After the Opera House burned down in December 1929, the site was cleared and architect George E. Tonge prepared plans for a new theatre which opened on 19 December 1932. It was, and remains, a glorious exercise in Art Deco style, inside and out.

Garrick Theatre initially operated as a live venue only. The theatre was well provided with front of house space and had a spacious auditorium on two levels (plus boxes) seating 1,600 (later reduced to 1,500). The original colour scheme was yellow and gold with green and black highlights, all lighting was indirect via troughs except for a chandelier in the centre of the balcony recess. There are four boxes on either side of the stage. The theatre was advertised as the most beautiful in Europe upon opening.

The stage was particularly large, and was designed to accommodate touring drama, musicals opera and ballet and a pantomime was produced at Christmas. The proscenium arch is 50 feet wide. There was an open colonnade terrace containing an ornamental garden on the top of the Lord Street elevation, which was used in summer months.

The theatre hosted musicals, comedies and dramatic plays. Tommy Handley, George Formby, Gordon Harker, Robertson Hare are to name a few of the well known artists to have performed at the theatre. Live shows ended on 19 January 1957 with the pantomime "Robin Hood on Ice".

The Garrick Theatre was sold to the Newcastle upon Tyne based Essoldo Cinemas chain in January 1957 and the follow-spot box was converted into a projection booth. It opened as a cinema on 21 January 1957.

There were occasional stage shows, but these were not a success and from May 1962 it screened films only. During 1963 bingo was introduced on Sundays and Fridays.

It was converted into a Lucky 7 Bingo Club (from 1984 a Top Rank Bingo Club and finally Mecca Bingo). It was closed in March 2020 due to the COVID-19 pandemic.

On 29 July 1999, the former Garrick Theatre was designated a Grade II Listed building by English Heritage. In February 2022 it was added to the Theatres Trust list of "Theatres at Risk".

==The Ribble Building==

===Railway Station===
The Ribble Building is a former Victorian building that was built on the site of the Winter Gardens to house the Southport Lord Street railway station The Station opened on 1 September 1884 as the Southport & Cheshire Lines Extension Railway's (SCLER) northern terminus, which provided an alternative route to Liverpool City Centre from Southport, which ran coastally through the Sand Dunes. The last trains left the station on Saturday, 5 January 1952.

===Bus Station===
After the closure of the railway station Southport Lord Street Station was taken over by Ribble Buses. The spaces in between the platforms were filled in, but the rest of the interior remained the same. The train shed remained in use by the bus company until Ribble Buses ceased to operate from the building in the early 1990s. The train shed was later demolished but the frontage on Lord Street was retained and still exists today. In 2014 it was internally converted and opened as a Travelodge Hotel.

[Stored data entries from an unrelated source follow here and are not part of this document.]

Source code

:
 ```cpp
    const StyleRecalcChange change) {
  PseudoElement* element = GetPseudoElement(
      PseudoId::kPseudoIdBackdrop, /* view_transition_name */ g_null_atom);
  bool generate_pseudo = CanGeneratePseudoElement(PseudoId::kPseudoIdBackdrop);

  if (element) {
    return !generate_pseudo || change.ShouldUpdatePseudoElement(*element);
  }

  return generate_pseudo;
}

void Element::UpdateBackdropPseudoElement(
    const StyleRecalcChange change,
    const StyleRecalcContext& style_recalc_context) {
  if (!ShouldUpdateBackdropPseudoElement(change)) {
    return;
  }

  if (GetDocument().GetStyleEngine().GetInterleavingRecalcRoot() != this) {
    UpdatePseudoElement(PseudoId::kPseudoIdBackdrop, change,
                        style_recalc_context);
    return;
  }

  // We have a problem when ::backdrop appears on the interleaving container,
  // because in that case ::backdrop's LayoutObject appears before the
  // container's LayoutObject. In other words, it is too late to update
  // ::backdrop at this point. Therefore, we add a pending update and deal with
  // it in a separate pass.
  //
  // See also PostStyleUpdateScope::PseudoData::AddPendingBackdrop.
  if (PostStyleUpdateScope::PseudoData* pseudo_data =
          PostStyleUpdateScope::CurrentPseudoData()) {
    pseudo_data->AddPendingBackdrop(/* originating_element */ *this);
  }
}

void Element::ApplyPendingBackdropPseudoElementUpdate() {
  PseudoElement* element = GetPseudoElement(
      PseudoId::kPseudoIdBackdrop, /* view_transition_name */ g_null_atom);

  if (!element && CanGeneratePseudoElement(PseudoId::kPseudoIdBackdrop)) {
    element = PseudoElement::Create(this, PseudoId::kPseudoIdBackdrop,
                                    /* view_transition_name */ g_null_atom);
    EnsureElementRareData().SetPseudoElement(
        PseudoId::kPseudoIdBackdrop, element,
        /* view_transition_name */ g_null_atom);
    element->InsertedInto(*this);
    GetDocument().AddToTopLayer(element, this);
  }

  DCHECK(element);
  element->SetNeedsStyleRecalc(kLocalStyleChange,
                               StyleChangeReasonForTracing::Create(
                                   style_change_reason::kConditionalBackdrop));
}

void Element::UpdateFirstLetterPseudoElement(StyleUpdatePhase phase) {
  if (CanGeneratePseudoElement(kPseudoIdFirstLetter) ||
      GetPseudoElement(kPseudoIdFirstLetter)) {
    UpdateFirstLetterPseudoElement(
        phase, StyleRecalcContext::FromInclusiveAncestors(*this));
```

The Ribble Building in 2007

==Model Village==
The first model village in Southport was once situated on the Winter Gardens site and was known as the Land of the Little People. The Model village was demolished in the late 1980s to make way for the aborted Winter Gardens/SIBEC shopping development. The site is now occupied by Morrisons car park and petrol garage.

==Winter Gardens Shopping Development==
In 1991 the £40million plan known as the Winter Gardens Project crumbled as the construction company responsible for the projects went into receivership, a new developer was sought to continue the construction work on the already half built department store planned for the site.
The work was finally completed for the new Safeway supermarket, which opened in the early 1990s, but the Winter Gardens Style shopping centre was never fully completed to the plans. Safeway later extended the car parking facilities and added a petrol garage to their facilities on site. The Safeway supermarket was taken over by Morrisons in 2004. A mural in memory of the Winter Gardens can be seen as you look up upon entering the main entrance to the Morrisons Store on the site today.